§ INFORMATION SUPPLIED:
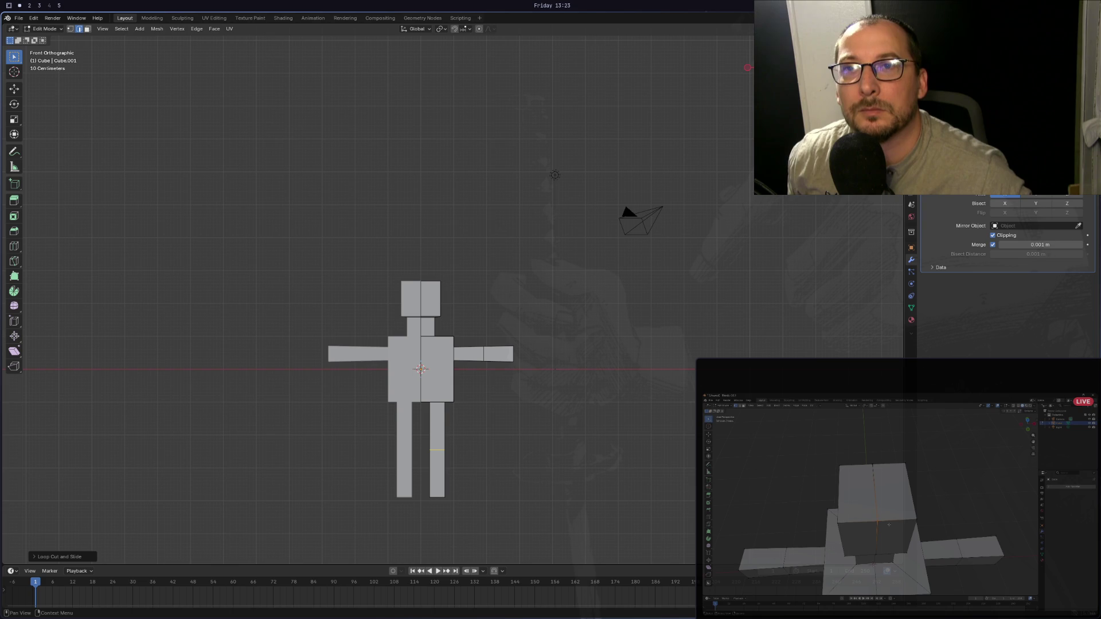
Expand the Mirror modifier's Data subpanel and open its options dropdown.
right_click(1055, 198)
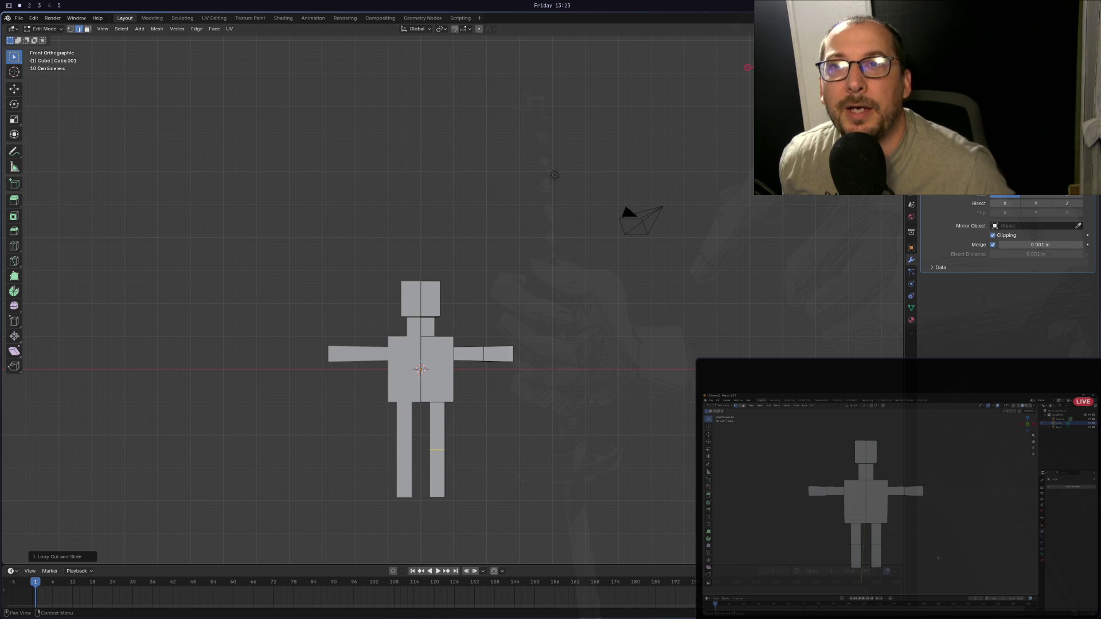
click(933, 267)
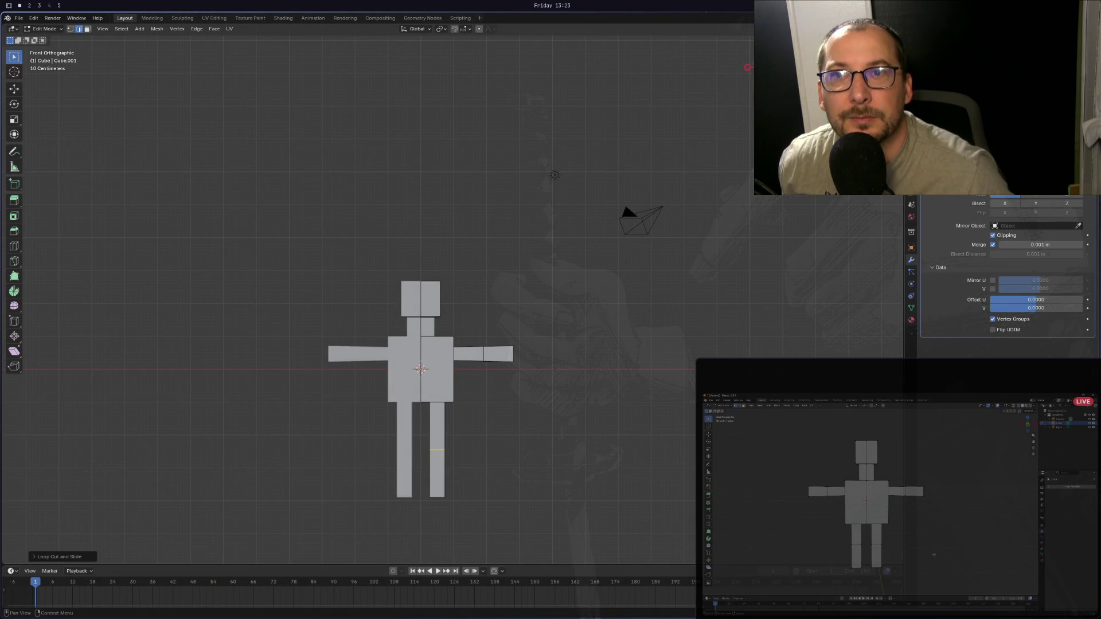
click(1071, 186)
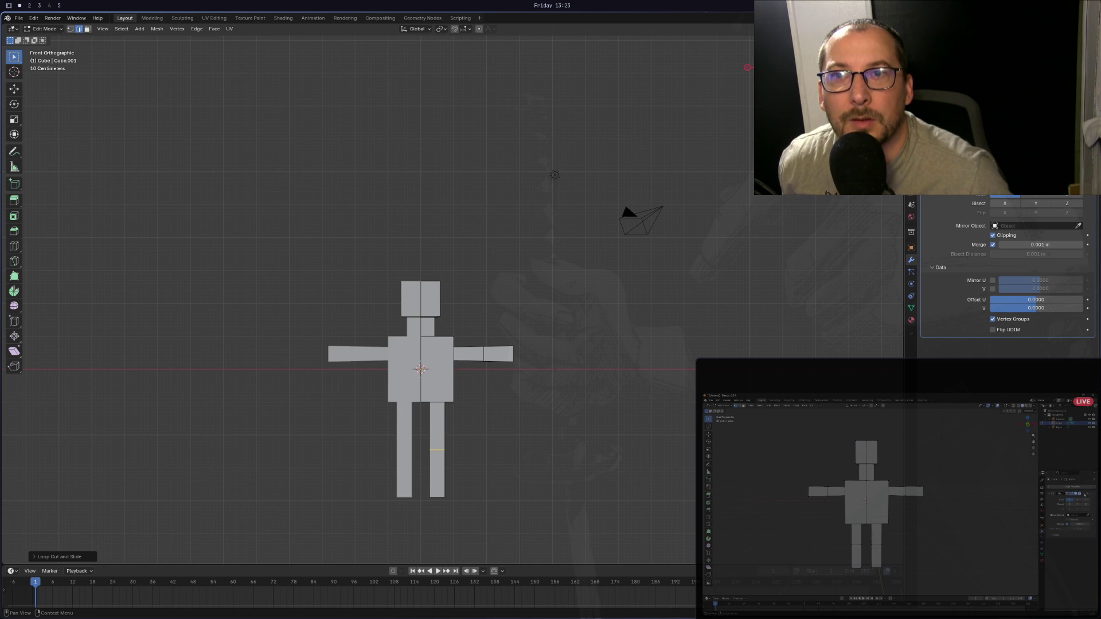
click(1067, 187)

§ TASK DETAILS:
If a record holds a picture, drop the picture and return the rest of it exactly.

§ RESPONSE TO THIS TASK:
Expand the Mirror modifier's Data subpanel and open its options dropdown.
right_click(1055, 198)
click(933, 267)
click(1071, 186)
click(1067, 187)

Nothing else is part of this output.